Defending the White House’s proposed budget cuts to the Department of Housing and Urban Development — $6 billion would be cut, largely from operations and maintenance funds — Carson assured activists that “no one is going to be thrown out on the street.”
“There is no one — Section 811, 202 — no one is going to be thrown out on the street,” he said. “What would that accomplish? That doesn’t make any sense and is certainly not going to happen while I’m around. We do have a responsibility.”
The Washington Post previously reported that HUD was seeking infrastructure and maintenance funds to offset dramatic cuts to the department's budget; Carson’s remarks Monday represented his most direct assurances to date on those offsets. The White House has not detailed what will be included in a possible infrastructure package, though any such legislation would need to pass through a fiscally conservative Congress.
Under that preliminary White House proposal — outlined in detailed budget documents obtained by The Post last month — $1.3 billion would be cut from HUD's capital fund, which supports big-ticket repairs at public housing facilities, a 72 percent reduction. About $600 million would be cut from the operating fund, which is used for routine maintenance and security improvements. An additional $4 billion would be cut from development grants, including the popular Community Development Block Grant.

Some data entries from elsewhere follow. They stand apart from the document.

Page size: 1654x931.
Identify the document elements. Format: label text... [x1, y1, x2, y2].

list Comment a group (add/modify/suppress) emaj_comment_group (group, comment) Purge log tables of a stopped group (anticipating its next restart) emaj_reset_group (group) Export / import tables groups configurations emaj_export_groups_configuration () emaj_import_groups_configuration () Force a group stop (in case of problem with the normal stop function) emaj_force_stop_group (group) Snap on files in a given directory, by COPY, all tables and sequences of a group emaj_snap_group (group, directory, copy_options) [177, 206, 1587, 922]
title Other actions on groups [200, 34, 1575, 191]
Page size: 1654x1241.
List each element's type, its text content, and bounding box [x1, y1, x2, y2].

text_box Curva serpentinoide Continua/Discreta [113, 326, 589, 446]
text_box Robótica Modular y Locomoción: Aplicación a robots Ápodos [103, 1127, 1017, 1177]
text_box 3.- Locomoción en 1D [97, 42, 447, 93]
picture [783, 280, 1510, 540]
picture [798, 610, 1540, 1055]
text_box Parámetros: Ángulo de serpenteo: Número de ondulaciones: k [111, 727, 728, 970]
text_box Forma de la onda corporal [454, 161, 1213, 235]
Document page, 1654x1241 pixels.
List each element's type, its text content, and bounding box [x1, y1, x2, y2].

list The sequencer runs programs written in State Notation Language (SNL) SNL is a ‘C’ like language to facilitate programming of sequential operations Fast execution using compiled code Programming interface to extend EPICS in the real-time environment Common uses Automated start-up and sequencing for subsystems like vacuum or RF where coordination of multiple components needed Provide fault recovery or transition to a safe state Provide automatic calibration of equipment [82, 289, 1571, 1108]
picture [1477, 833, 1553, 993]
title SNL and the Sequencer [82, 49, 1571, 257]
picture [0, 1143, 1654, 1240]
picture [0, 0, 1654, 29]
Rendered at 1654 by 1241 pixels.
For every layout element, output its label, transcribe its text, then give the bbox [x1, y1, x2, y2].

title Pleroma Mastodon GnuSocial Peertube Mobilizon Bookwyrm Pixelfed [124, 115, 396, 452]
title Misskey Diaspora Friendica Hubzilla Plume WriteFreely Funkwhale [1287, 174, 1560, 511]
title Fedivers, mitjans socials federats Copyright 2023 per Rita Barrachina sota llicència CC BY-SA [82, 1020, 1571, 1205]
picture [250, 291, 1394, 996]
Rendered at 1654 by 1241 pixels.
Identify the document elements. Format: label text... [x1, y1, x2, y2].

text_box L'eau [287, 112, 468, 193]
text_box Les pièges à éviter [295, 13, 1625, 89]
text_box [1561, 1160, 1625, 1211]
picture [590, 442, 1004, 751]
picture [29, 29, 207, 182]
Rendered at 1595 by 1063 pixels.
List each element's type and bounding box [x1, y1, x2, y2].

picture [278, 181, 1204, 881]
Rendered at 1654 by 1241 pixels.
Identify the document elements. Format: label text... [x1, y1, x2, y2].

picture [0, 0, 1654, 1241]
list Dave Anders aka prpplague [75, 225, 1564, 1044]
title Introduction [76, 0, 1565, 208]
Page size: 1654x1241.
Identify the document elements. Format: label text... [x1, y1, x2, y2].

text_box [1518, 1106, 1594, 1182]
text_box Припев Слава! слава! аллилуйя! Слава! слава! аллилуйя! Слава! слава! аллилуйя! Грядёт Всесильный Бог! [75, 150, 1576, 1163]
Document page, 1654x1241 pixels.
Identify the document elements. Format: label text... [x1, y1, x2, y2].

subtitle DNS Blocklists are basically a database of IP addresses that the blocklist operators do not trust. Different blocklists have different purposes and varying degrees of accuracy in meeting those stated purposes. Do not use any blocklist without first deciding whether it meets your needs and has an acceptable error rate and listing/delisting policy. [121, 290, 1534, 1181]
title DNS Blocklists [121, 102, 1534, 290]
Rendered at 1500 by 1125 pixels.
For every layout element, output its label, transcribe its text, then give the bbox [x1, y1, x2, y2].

The Section 202 program, which provides housing for the elderly, would be cut by $42 million in that budget proposal, or nearly 10 percent. Section 811 — housing for people with disabilities — would be cut by nearly 20 percent, or $29 million.
Carson initially suggested in an email to staff that was sent after the preliminary budget outline was published by The Post that the proposed cuts would not make it into the White House's final budget recommendation. The public budget released by the Office of Management and Budget was consistent with the leaked budget.
Urban policy experts and fair-housing advocates have railed against the administration’s proposed cuts to HUD, calling them “devastating.” Though the Section 8 housing voucher program would not face significant cuts under the proposed budget, simply flat-funding housing voucher programs in 2018 could yield a loss of as many as 200,000 affordable housing units because of inflation and rising housing costs, according to an analysis by the Center on Budget and Policy Priorities.
Carson said the department and the government have to spend “effectively and efficiency.” He said advances in affordable housing could be achieved with less money, in part through public-private partnerships. He pointed specifically to the Low-Income Housing Tax Credit, prompting applause from those gathered at the conference.
“We shouldn’t be looking for handouts, but we should be looking for things where everyone involved in the situation benefits,” he said.